- [Study questions]
- a) Rewrite the passage on the sequence-to-sequence transformer from "In an example, an" to "this unfavorable result.", replacing "slide" with "window".
- b) Pick up the passage on the sequence-to-sequence transformer after its last sentence and continue it.

- [Selected excerpt]
In an example, an input layer and optionally multiple layers above it also use local attention from neighboring chunks. Here, a neighborhood around the chunk, called a slide, is also considered by the attention mechanism. This addresses an issue where the chunk-size does not fit an activity (e.g., the chunk includes only part of a sign). The peek into neighboring chunks helps to capture missing parts of the sign on input ingestion. This correction is helpful when, for example, the sequence-to-sequence transformer does not have a decoder. The decoder of a traditional transformer may auto-regressively capture an entire signed sentence rather than the individual signs, and so eliminating the decoder helps to prevent this unfavorable result.

In an example, the attention in the sequence-to-sequence transformer is bi-directional with respect to time for input to the sequence-to-sequence transformer. For example, for a given video frame, the attention mechanism considers frames that are both forward and backward in the sequence of video frames. This helps to identify the “activity” when that activity may span multiple video frames. For certain applications (e.g., real-time inference of a streaming video), where video frames succeeding a given frame may not be available to apply bi-directional attention, this transformer model may be unidirectional with respect to time, which may generate better results.

In an example, position encodings of the sequence-to-sequence transformer are relative with respect to self-attention calculations. Generally, the attention mechanism is unaware of where another element in a context is. This information is conveyed with position encoding of the data (e.g., video frames). In a traditional transformer, the positions are absolute with respect to the context. Thus, for example, the first word in a sentence is encoded as having the position of the first word in a sentence. Relative encodings apply a positional encoding based on the observation element. Thus, a video frame under consideration, such as frame eight, has a positional encoding of zero, the preceding frame an encoding of negative one, and a proceeding frame a positional encoding of positive one. These relative positional encodings are applied on all the video frames under consideration. FIG. 3 illustrates an example of this arrangement.

The following is another expression of the sequence-to-sequence transformer. In an example, the sequence-to-sequence transformer includes an input-embedding layer configured to encode an input sequence to an encoded input sequence, and an encoder neural network comprising one or more encoder subnetworks. These one or more encoder subnetworks include a base encoder subnetwork—such as the chunk+slide layer illustrated in FIG. 2 and FIG. 3—that accepts the encoded input sequence as input.

Any given encoder subnetwork has an encoder self-attention sub-layer and a feedforward sub-layer. In an example, the encoder self-attention sub-layer is configured to receive subnetwork input and apply a local-chunk attention mechanism over the subnetwork input to generate queries, keys and values (e.g., the usual output for transformer attention mechanisms). The local-chunk attention mechanism restricts the attention mechanism for a neuron of the encoder subnetwork to a subset of the subnetwork input based on a predetermined chunk size. This is the chunk referred to earlier. In an example, the local-chunk attention mechanism is bi-directional. For certain applications (e.g., real-time inference of a streaming video), where video frames proceeding a given frame may not be available to apply bi-directional attention, this local chunk-attention mechanism may be unidirectional to generate better results.

- [Material shown]
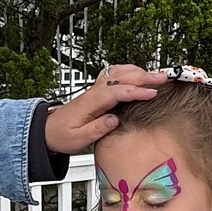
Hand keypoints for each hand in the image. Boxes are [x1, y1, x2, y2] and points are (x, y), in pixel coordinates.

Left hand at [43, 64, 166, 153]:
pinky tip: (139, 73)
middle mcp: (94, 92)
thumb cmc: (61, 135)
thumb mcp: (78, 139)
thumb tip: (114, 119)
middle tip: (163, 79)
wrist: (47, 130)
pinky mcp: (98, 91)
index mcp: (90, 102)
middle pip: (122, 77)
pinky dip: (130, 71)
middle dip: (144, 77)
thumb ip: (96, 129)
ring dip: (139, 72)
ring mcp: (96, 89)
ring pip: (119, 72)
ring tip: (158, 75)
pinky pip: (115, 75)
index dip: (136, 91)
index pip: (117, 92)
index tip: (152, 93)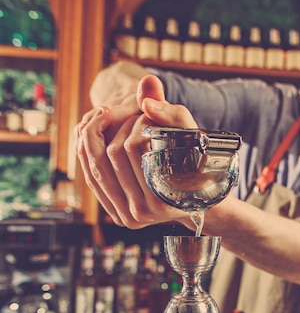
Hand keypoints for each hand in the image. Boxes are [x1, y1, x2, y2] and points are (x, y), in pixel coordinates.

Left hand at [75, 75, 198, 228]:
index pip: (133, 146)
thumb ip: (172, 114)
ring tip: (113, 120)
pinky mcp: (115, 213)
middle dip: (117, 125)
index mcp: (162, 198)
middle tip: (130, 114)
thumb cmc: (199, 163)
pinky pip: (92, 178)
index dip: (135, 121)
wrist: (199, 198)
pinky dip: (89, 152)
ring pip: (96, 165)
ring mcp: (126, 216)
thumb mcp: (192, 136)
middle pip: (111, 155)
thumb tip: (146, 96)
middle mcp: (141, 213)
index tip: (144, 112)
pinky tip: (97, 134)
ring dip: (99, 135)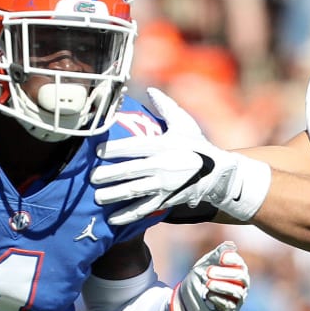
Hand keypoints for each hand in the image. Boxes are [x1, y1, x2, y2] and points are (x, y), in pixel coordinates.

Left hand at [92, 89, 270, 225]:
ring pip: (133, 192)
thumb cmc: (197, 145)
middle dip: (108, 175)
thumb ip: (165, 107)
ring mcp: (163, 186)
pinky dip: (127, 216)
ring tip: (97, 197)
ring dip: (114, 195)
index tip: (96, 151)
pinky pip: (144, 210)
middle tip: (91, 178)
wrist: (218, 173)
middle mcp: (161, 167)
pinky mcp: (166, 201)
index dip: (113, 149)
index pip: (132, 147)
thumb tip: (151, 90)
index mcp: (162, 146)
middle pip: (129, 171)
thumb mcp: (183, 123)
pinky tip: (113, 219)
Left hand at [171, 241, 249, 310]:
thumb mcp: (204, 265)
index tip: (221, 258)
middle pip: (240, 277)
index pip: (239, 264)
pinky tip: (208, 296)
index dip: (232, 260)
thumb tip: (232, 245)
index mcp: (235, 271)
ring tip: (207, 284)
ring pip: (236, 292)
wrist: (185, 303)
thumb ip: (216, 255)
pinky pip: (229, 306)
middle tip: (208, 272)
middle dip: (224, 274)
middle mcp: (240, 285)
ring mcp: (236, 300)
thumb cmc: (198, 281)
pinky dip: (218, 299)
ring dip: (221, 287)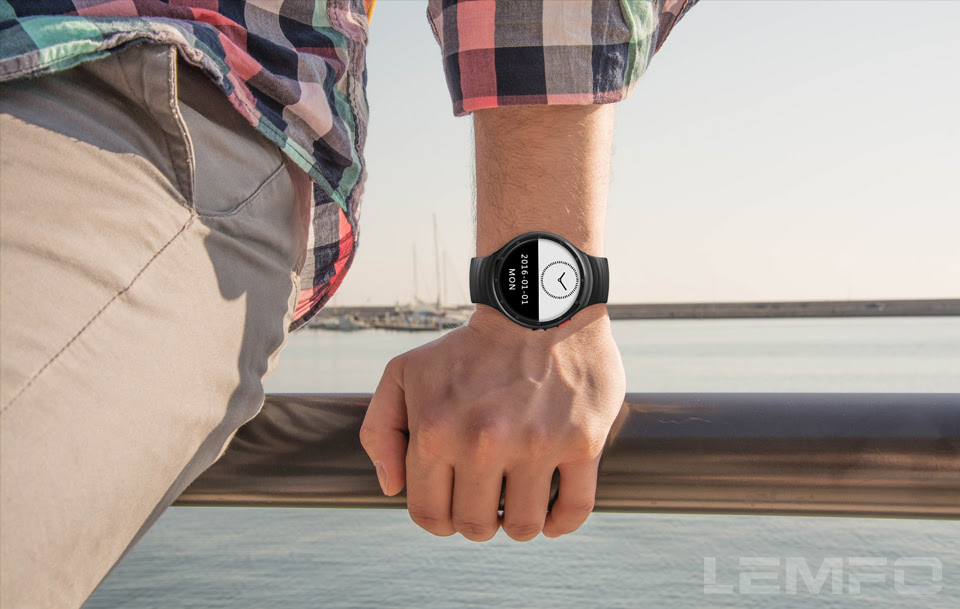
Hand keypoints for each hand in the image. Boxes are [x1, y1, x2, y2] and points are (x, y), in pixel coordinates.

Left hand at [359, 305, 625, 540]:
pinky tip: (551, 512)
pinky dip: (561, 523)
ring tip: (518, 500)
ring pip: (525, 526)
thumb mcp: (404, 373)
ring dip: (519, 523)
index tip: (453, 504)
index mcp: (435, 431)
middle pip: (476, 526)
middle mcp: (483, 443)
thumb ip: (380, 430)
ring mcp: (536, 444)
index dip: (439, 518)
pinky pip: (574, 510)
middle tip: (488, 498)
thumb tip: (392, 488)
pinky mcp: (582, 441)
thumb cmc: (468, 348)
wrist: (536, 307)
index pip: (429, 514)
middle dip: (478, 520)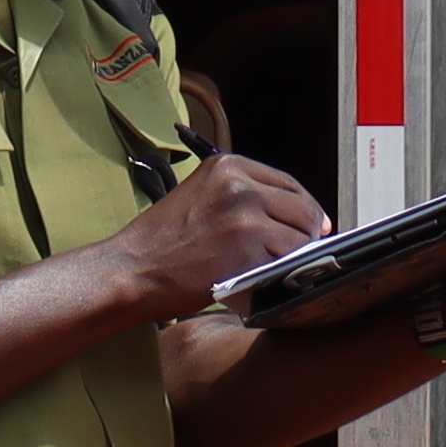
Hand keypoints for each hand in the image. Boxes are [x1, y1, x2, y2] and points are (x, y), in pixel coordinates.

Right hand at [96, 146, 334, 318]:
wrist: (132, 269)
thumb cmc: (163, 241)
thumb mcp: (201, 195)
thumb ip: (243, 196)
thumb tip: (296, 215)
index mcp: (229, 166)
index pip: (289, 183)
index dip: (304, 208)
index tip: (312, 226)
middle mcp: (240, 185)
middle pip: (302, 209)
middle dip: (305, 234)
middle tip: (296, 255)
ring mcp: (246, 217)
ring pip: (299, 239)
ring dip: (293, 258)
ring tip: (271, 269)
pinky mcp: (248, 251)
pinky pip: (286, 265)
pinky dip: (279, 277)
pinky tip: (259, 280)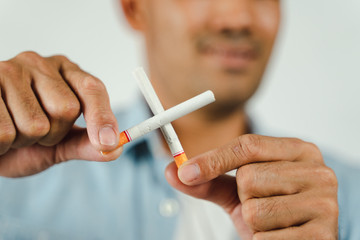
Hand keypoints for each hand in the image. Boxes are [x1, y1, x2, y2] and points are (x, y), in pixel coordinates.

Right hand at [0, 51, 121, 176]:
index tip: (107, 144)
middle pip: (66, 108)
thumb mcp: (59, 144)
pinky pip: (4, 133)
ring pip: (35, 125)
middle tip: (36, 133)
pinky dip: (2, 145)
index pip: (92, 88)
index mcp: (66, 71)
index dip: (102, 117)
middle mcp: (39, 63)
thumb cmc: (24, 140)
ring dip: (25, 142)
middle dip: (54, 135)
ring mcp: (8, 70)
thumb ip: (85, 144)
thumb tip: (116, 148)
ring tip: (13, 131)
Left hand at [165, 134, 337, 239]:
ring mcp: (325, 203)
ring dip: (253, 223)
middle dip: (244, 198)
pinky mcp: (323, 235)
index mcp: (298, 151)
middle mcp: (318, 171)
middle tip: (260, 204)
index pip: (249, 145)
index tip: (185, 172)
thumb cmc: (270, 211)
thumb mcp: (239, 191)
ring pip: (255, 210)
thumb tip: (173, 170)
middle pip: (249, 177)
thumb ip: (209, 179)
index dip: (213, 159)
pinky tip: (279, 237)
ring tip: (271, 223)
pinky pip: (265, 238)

--

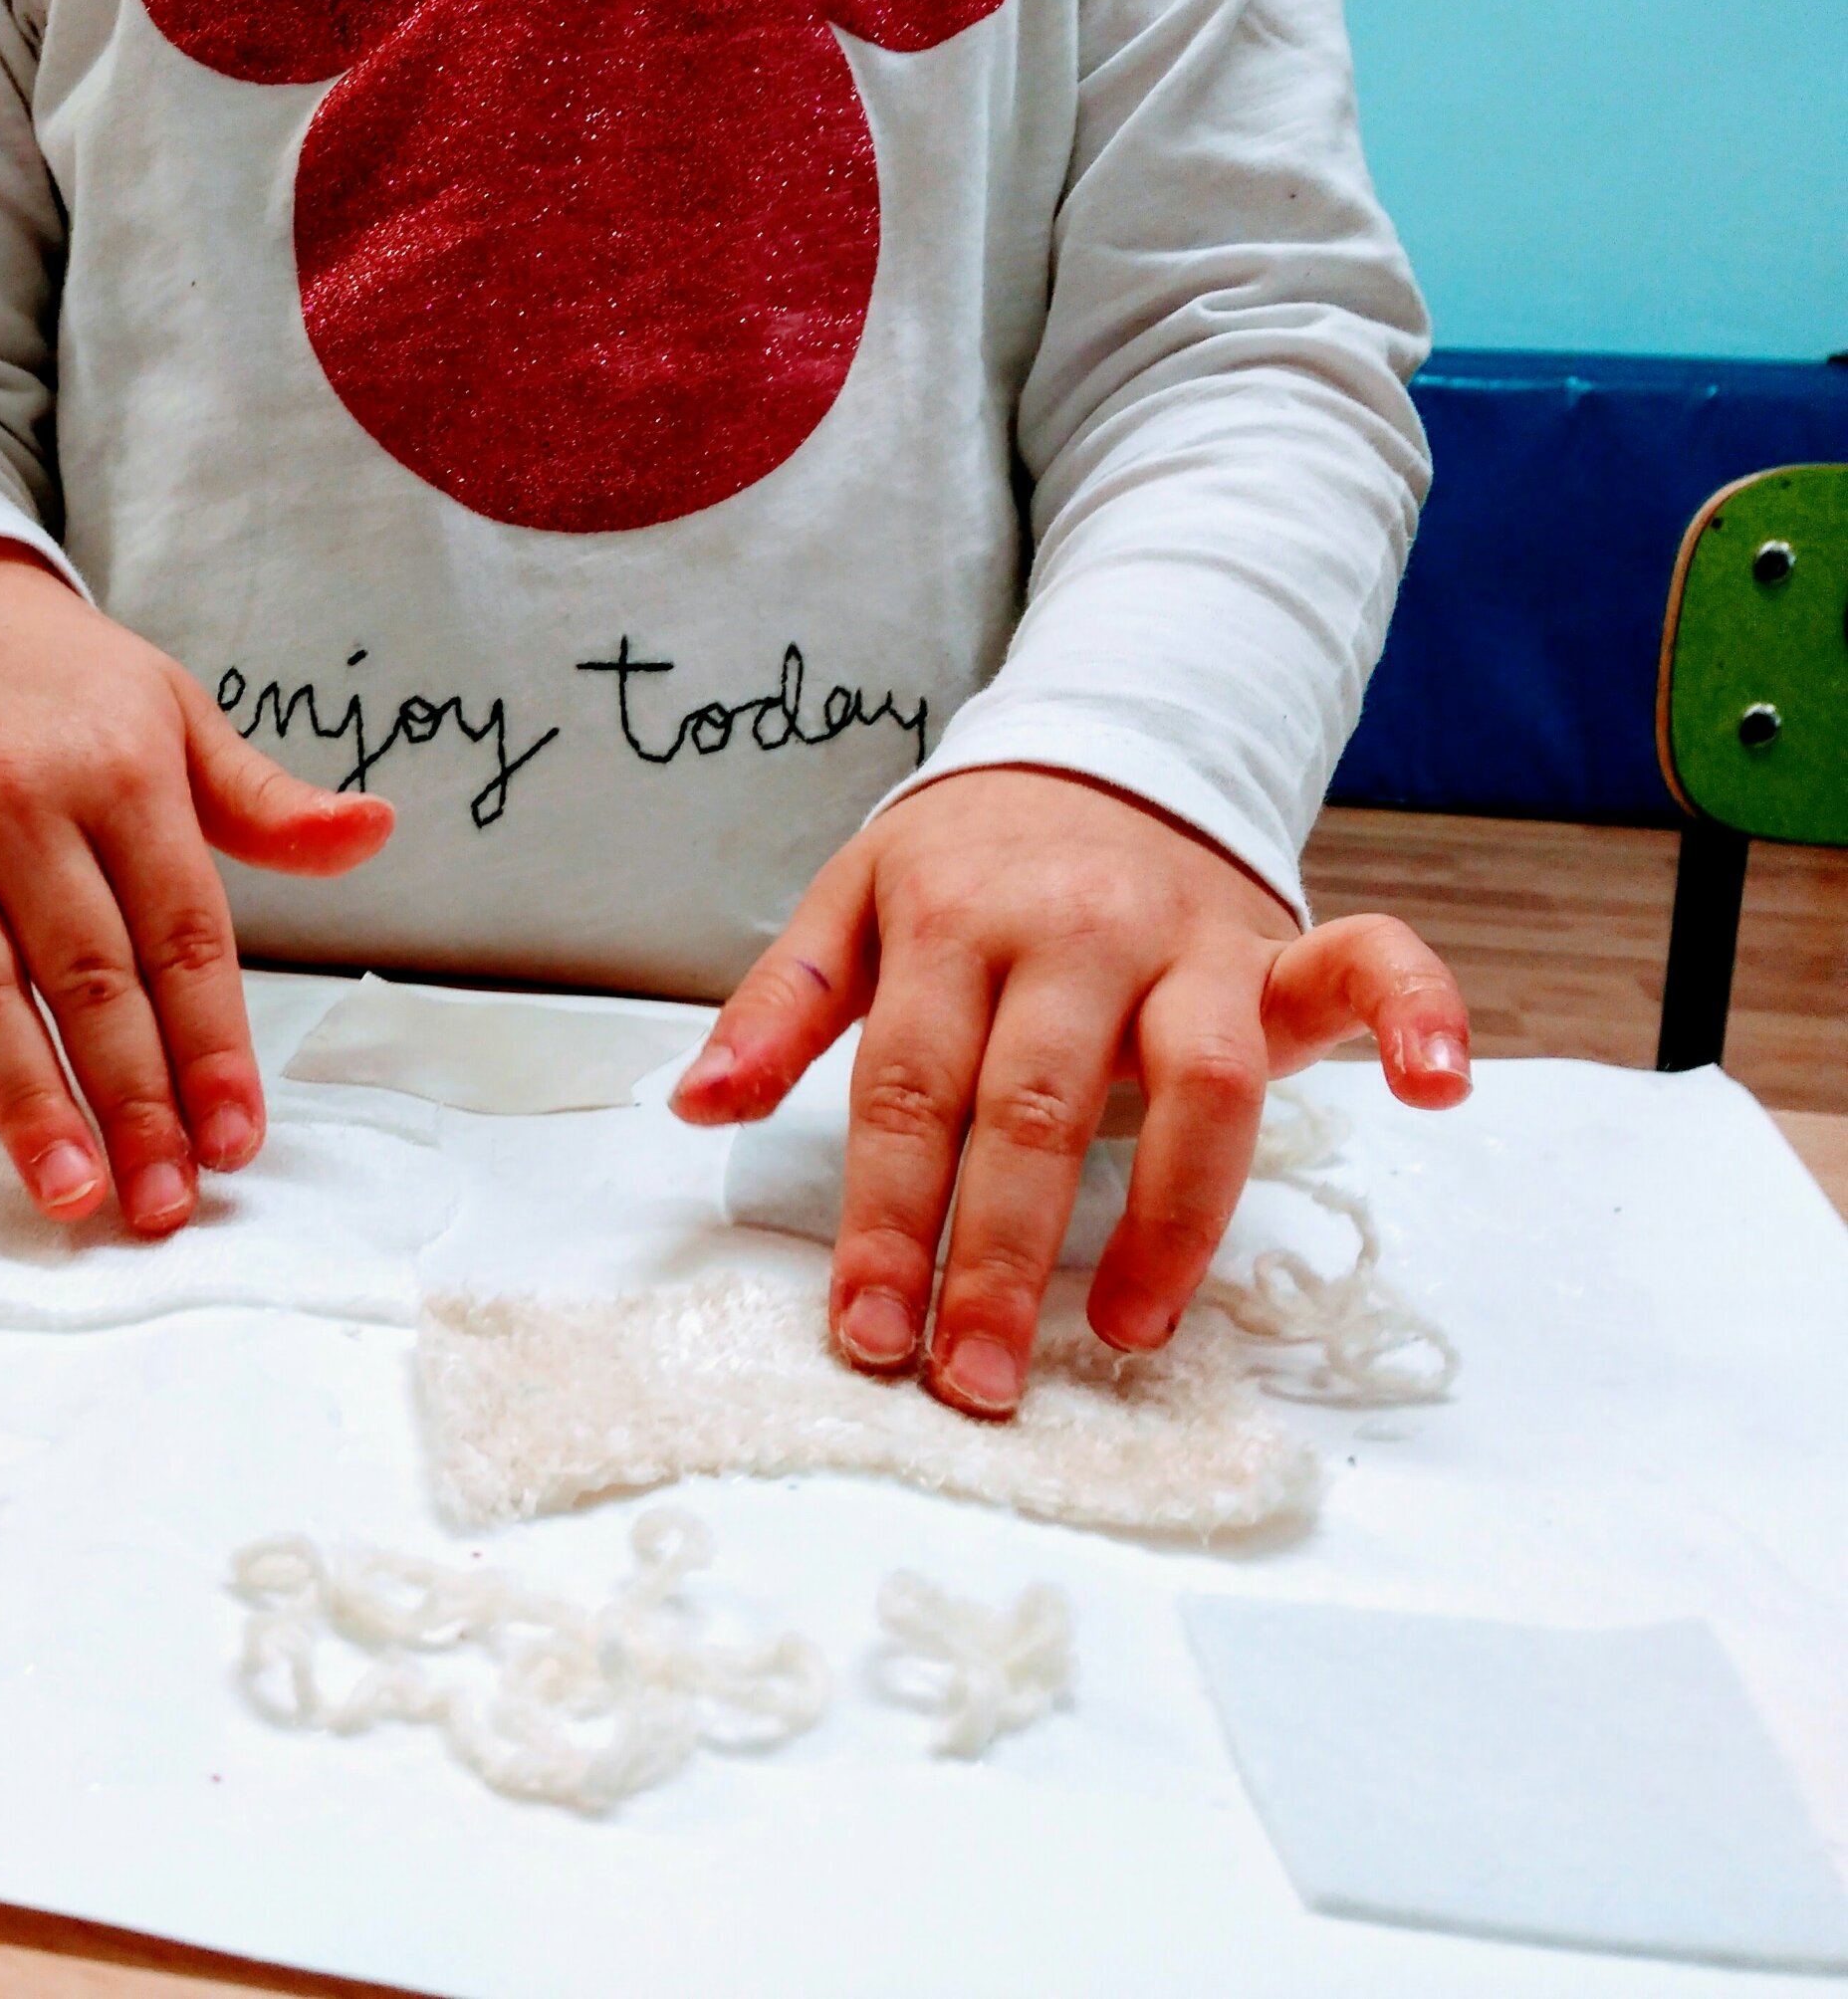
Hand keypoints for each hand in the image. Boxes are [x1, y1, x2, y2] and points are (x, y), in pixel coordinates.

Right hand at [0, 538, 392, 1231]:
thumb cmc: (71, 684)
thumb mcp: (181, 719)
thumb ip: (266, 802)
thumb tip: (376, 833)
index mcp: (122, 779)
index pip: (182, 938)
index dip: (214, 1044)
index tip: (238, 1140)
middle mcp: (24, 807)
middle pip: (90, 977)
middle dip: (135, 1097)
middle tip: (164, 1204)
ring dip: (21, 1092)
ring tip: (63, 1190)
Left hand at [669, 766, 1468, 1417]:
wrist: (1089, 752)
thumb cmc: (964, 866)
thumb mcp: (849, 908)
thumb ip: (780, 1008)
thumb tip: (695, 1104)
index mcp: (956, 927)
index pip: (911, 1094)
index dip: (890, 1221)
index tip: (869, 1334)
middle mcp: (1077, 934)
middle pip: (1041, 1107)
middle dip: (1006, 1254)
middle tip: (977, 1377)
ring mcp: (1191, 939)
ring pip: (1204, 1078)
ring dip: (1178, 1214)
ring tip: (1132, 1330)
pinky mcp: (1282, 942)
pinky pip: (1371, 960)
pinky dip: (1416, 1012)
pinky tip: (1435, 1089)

---

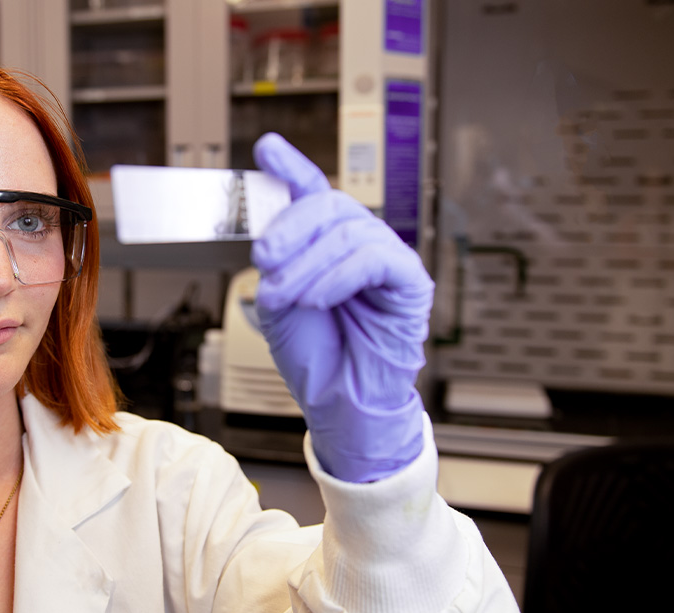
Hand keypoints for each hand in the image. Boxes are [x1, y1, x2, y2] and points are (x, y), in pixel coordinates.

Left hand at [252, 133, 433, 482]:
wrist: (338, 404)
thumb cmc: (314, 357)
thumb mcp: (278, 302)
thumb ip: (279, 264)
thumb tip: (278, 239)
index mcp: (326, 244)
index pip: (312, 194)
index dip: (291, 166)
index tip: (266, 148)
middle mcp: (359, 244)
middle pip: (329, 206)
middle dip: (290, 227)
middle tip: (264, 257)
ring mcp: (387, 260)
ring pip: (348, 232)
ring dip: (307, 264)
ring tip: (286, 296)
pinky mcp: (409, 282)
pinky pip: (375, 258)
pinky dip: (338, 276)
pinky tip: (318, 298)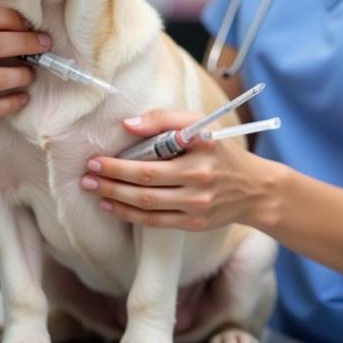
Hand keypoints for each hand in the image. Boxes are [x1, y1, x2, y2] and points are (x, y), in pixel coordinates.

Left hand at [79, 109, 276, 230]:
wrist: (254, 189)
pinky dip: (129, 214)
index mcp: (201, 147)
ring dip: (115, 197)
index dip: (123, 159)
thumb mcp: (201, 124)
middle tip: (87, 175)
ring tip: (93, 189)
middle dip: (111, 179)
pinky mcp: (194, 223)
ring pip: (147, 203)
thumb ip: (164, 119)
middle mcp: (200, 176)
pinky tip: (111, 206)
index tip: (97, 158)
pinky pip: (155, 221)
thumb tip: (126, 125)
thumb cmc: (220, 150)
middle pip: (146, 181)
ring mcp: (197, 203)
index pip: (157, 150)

- [Answer section]
- a)
In an example, an input layer and optionally multiple layers above it also use local attention from neighboring chunks. Here, a neighborhood around the chunk, called a window, is also considered by the attention mechanism. This addresses an issue where the chunk-size does not fit an activity (e.g., the chunk includes only part of a sign). The peek into neighboring chunks helps to capture missing parts of the sign on input ingestion. This correction is helpful when, for example, the sequence-to-sequence transformer does not have a decoder. The decoder of a traditional transformer may auto-regressively capture an entire signed sentence rather than the individual signs, and so eliminating the decoder helps to prevent this unfavorable result.

- b)
In an example, the encoder self-attention sub-layer for the base encoder subnetwork is configured to expand the attention mechanism to include a portion of the subnetwork input that adjacent to the subset of the subnetwork input. This is the slide illustrated in FIG. 2 and FIG. 3, to capture data immediately surrounding the chunk. In an example, the portion of the subnetwork input is a predetermined fixed number of elements of the subnetwork input. Thus, the slide has a fixed size.

The feedforward sublayer is configured to apply a transformation to the subnetwork input based on the queries, keys, and values to produce encoder subnetwork output, and transmit the encoder subnetwork output to a recipient. Thus, this portion of the sequence-to-sequence transformer facilities standard transformer connectiveness and training.

In an example, the sequence-to-sequence transformer does not include a decoder neural network. In an example, the input-embedding layer is configured to apply relative positional encoding to the input sequence. In an example, the relative positional encoding are bi-directional. In an example, the input sequence comprises video frames. In an example, the chunk size is a number of video frames that are equivalent to a second or a few seconds.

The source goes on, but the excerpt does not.